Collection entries
------------------------------------------------

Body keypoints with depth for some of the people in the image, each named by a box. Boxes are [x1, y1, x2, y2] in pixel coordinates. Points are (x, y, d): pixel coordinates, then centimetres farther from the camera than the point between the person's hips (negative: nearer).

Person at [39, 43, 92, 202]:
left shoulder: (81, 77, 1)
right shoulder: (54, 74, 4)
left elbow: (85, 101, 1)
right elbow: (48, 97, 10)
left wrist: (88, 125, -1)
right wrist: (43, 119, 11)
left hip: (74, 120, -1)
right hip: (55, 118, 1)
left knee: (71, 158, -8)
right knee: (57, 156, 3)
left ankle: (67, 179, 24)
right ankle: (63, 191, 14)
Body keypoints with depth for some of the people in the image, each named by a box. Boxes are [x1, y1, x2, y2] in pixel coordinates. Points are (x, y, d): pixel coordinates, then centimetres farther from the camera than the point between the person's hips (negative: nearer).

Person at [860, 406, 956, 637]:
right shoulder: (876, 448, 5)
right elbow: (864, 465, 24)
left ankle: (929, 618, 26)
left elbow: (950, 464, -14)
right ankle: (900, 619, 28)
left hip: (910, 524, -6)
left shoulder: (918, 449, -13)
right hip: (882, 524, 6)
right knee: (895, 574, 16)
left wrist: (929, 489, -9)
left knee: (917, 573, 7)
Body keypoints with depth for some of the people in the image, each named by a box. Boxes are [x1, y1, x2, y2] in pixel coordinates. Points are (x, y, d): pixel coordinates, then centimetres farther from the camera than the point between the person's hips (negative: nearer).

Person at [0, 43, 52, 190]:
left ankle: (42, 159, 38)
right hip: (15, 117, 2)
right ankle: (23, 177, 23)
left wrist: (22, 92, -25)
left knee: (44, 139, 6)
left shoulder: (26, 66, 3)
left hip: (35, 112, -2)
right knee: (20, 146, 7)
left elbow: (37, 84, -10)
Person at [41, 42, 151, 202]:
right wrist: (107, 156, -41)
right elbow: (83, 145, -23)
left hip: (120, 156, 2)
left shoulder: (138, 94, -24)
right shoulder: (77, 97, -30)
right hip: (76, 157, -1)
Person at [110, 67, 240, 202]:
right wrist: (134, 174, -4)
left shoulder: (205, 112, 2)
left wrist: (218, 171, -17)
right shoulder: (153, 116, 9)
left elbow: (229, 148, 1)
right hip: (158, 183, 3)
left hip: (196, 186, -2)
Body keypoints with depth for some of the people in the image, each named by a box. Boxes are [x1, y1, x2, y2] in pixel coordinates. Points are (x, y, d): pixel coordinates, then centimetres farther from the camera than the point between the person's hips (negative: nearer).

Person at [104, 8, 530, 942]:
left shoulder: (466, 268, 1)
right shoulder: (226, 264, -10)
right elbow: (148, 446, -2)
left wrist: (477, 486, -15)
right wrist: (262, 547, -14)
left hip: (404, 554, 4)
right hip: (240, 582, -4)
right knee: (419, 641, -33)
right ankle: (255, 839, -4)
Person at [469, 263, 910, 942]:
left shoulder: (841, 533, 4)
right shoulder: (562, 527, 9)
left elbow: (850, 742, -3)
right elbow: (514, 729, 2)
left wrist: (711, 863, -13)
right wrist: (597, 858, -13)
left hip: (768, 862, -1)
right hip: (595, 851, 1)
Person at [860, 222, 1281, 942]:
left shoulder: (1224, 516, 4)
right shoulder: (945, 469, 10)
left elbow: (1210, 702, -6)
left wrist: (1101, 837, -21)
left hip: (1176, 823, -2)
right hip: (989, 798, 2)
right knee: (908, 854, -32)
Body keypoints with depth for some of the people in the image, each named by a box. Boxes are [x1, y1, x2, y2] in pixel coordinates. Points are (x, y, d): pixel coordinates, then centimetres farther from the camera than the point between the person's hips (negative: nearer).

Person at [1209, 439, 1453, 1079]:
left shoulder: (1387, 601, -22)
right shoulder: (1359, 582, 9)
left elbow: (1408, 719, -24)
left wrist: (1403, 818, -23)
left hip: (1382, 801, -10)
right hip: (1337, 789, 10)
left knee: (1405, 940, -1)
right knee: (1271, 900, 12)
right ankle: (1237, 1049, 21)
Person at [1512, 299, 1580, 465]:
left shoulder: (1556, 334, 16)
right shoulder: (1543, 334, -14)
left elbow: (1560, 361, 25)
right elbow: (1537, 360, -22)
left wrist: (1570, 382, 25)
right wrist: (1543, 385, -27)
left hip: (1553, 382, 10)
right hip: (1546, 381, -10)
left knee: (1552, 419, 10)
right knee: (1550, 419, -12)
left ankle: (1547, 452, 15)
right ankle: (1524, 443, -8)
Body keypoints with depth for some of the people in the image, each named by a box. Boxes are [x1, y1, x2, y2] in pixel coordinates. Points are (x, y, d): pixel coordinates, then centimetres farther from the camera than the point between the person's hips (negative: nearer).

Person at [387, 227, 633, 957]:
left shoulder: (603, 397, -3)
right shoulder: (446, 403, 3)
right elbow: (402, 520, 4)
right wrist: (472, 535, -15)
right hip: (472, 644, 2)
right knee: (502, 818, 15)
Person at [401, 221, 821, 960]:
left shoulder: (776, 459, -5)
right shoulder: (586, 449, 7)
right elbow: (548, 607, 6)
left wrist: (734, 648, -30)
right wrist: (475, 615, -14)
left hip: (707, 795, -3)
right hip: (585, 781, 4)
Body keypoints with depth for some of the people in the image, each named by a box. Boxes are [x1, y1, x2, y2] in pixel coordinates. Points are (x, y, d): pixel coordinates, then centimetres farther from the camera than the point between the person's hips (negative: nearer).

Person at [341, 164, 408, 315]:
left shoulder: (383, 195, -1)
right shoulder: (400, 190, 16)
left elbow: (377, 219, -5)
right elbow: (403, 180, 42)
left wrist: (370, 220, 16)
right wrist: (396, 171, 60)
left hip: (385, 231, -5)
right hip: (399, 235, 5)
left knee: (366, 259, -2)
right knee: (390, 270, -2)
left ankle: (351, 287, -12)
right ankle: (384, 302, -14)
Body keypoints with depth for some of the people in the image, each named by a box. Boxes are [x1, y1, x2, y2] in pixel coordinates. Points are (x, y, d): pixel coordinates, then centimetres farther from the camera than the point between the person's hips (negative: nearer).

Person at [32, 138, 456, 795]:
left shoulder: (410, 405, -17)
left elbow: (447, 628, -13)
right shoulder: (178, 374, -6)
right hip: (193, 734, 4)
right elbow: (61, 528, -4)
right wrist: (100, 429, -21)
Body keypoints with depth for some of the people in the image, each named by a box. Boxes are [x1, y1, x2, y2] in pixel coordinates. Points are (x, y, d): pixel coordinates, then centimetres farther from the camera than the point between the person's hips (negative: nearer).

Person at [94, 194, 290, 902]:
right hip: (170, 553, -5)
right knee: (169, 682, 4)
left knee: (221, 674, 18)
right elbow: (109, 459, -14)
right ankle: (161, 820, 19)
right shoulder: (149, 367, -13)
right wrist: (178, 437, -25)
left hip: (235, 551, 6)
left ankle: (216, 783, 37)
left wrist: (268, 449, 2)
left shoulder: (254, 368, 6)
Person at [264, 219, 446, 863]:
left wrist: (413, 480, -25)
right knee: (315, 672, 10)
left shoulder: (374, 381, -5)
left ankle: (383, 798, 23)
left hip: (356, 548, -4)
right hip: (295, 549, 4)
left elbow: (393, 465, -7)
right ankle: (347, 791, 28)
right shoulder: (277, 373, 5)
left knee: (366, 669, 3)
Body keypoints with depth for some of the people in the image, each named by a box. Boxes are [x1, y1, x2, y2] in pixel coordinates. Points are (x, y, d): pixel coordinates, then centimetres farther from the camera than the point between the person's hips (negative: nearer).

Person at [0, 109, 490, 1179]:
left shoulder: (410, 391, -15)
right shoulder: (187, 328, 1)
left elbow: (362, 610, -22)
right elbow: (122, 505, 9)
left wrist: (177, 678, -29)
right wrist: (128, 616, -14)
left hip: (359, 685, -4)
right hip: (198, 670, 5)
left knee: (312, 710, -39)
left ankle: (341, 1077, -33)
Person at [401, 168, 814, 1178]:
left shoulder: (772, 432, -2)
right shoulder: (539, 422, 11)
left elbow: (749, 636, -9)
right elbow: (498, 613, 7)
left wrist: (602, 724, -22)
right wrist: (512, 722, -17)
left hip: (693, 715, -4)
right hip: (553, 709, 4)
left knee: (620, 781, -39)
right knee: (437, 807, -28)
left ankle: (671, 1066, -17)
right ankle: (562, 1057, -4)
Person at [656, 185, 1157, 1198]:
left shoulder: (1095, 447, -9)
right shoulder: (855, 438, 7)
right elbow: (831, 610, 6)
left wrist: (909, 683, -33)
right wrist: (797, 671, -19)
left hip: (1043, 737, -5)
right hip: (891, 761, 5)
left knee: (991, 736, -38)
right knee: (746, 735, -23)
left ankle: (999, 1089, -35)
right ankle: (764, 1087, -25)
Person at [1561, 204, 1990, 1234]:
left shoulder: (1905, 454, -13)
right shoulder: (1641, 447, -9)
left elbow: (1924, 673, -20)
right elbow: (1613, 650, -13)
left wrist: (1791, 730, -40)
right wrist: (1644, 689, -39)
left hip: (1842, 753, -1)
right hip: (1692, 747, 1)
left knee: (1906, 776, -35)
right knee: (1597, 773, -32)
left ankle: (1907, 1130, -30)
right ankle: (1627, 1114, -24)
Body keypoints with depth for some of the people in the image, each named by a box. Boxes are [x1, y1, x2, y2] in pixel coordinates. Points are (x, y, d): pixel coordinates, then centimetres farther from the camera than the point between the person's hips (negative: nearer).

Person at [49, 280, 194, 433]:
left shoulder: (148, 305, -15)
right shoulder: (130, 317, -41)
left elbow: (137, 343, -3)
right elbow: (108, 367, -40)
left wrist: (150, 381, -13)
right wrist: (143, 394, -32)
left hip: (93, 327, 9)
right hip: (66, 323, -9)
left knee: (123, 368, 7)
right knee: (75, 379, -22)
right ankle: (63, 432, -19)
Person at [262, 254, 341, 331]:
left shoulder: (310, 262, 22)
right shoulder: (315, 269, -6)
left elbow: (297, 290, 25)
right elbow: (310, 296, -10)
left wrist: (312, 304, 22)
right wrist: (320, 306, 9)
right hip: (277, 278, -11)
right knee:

------------------------------------------------

■ EXERCISE GOAL
Above are the records; print exactly the lines from the line with "left shoulder: (772, 432, -2)" to the line with "right elbow: (831, 610, 6)", including both, and nothing else.

■ ANSWER BOX
left shoulder: (772, 432, -2)
right shoulder: (539, 422, 11)
left elbow: (749, 636, -9)
right elbow: (498, 613, 7)
left wrist: (602, 724, -22)
right wrist: (512, 722, -17)
left hip: (693, 715, -4)
right hip: (553, 709, 4)
left knee: (620, 781, -39)
right knee: (437, 807, -28)
left ankle: (671, 1066, -17)
right ankle: (562, 1057, -4)
Person at [656, 185, 1157, 1198]:
left shoulder: (1095, 447, -9)
right shoulder: (855, 438, 7)
right elbow: (831, 610, 6)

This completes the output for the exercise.